BFM Immo
Fiscalité immobilier

La paix fiscale pour l'immobilier

Thibault de Saint-Vincent, président de Barnes

Thibault de Saint-Vincent, président de Barnes - dr

Une tribune de Thibault de Saint-Vincent, président du spécialiste de l'immobilier haut de gamme Barnes. Pour le dirigeant, « l'arme fiscale est ces temps-ci maniée avec un manque de discernement particulier. »

L'intérêt fiscal des dirigeants politiques de notre pays pour l'immobilier n'est pas nouveau. Il s'explique simplement : l'immeuble est par définition et par destination immobile. De ce fait, il a toutes les caractéristiques de la cible fiscale idéale, repérable et non délocalisable. Il s'ajoute à cela que c'est un actif vertueux, porteur d'espoir de plus-value et de rendement s'il est exploité.

Enfin, avec près de 3 300 milliards d'euros de valeur consolidée, l'immobilier constitue 80 % du patrimoine des ménages français : l'assiette est large et a toujours régalé l'appétit de l'Etat, quels que soient ceux qui le dirigent.

Cet historique pourrait conduire à la résignation, si l'arme fiscale n'était ces temps-ci maniée avec un manque de discernement particulier. Les dernières semaines ont apporté un lot inédit de mauvaises nouvelles. Sur fond de dépression économique et d'abattement des familles, sur fond de baisse de l'ordre de 30 % de l'activité des ventes de logements neufs et anciens, il y a fort à parier que les récentes décisions vont porter un grave préjudice au fonctionnement du marché.

Un blocage provisoire — le sera-t-il ? — des loyers et l'annonce d'un dispositif de contrôle tatillon dès l'an prochain, une augmentation du taux de l'impôt de solidarité sur la fortune, mais aussi la promesse non tenue d'alléger vraiment la taxation des plus-values de cession des résidences locatives et secondaires, ou encore une dotation budgétaire en forte baisse pour aider l'investissement et l'accession, la coupe est pleine. Du moins pouvait-on le penser, avant que des parlementaires de la majorité ne réclament un impôt spécial pour les reventes d'un montant supérieur à un million d'euros.

La requête est malheureuse et pour tout dire insupportable. Tout cela révèle deux problèmes de fond. Le premier consiste à considérer la fiscalité comme un moyen facile d'obtenir des rentrées budgétaires, en n'imaginant pas un instant que les acteurs économiques en modifieront leurs comportements et n'agiront plus. Du coup, la base taxable, qu'on croyait acquise, se réduit et avec elle la perspective de lever l'impôt. Celui qui aurait vendu ne vend pas, celui qui aurait acheté et accru son patrimoine y renonce, celui qui aurait investi diffère à des temps moins contraignants.

Le second problème n'est pas moins ennuyeux, car idéologique : détenir de l'immobilier, c'est être riche entre les riches, et mériter une sanction fiscale.
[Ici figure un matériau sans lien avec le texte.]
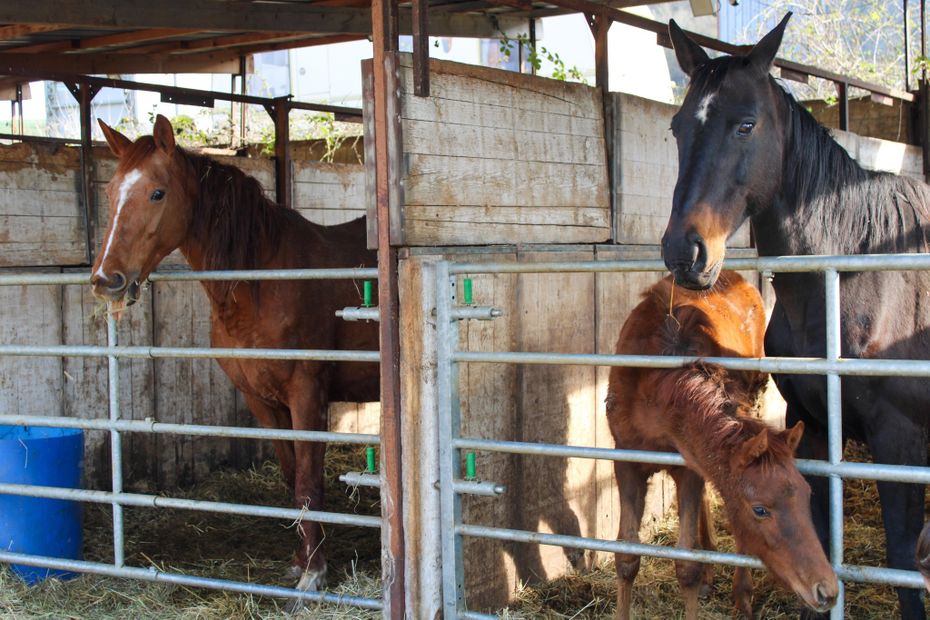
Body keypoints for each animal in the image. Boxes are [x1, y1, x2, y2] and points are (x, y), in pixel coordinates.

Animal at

Cliver la société ainsi est hautement dangereux : faut-il rouvrir les guerres de religion entre bailleurs et locataires, alors que l'écart de situation économique entre les deux catégories s'est réduit au fil des décennies au point de devenir insignifiant ? Faut-il tellement stigmatiser la valorisation des biens par la majoration de l'ISF ou la menace d'une taxe d'exception, que les Français se détournent à terme de l'immobilier, comme accusés par principe d'enrichissement sans cause ?

Il est urgent que nos gouvernants recouvrent un autre sens de la fiscalité, et qu'ils cessent de l'utiliser telle une arme dissuasive. Elle est un outil de pilotage politique, un outil de redistribution, de justice... à la condition qu'elle ne soit pas maniée contre le marché et ceux qui l'animent, presque méchamment. Tout se passe comme si la France était en guerre fiscale. Ses victimes ? Les ménages, ordinaires, plus aisés ou fortunés, sans distinction : l'arme est aveugle, et elle blesse tout le monde. La preuve ? Les ventes de toutes catégories se ralentissent. Les messages négatifs affectent l'envie et la confiance de tous : la peste fiscale frappe partout.

Il faut désormais attendre que la France entre dans une période de paix fiscale, dans laquelle on ne montrera pas du doigt, on ne sanctionnera pas ceux qui ont fait le choix de créer de la valeur par l'immobilier.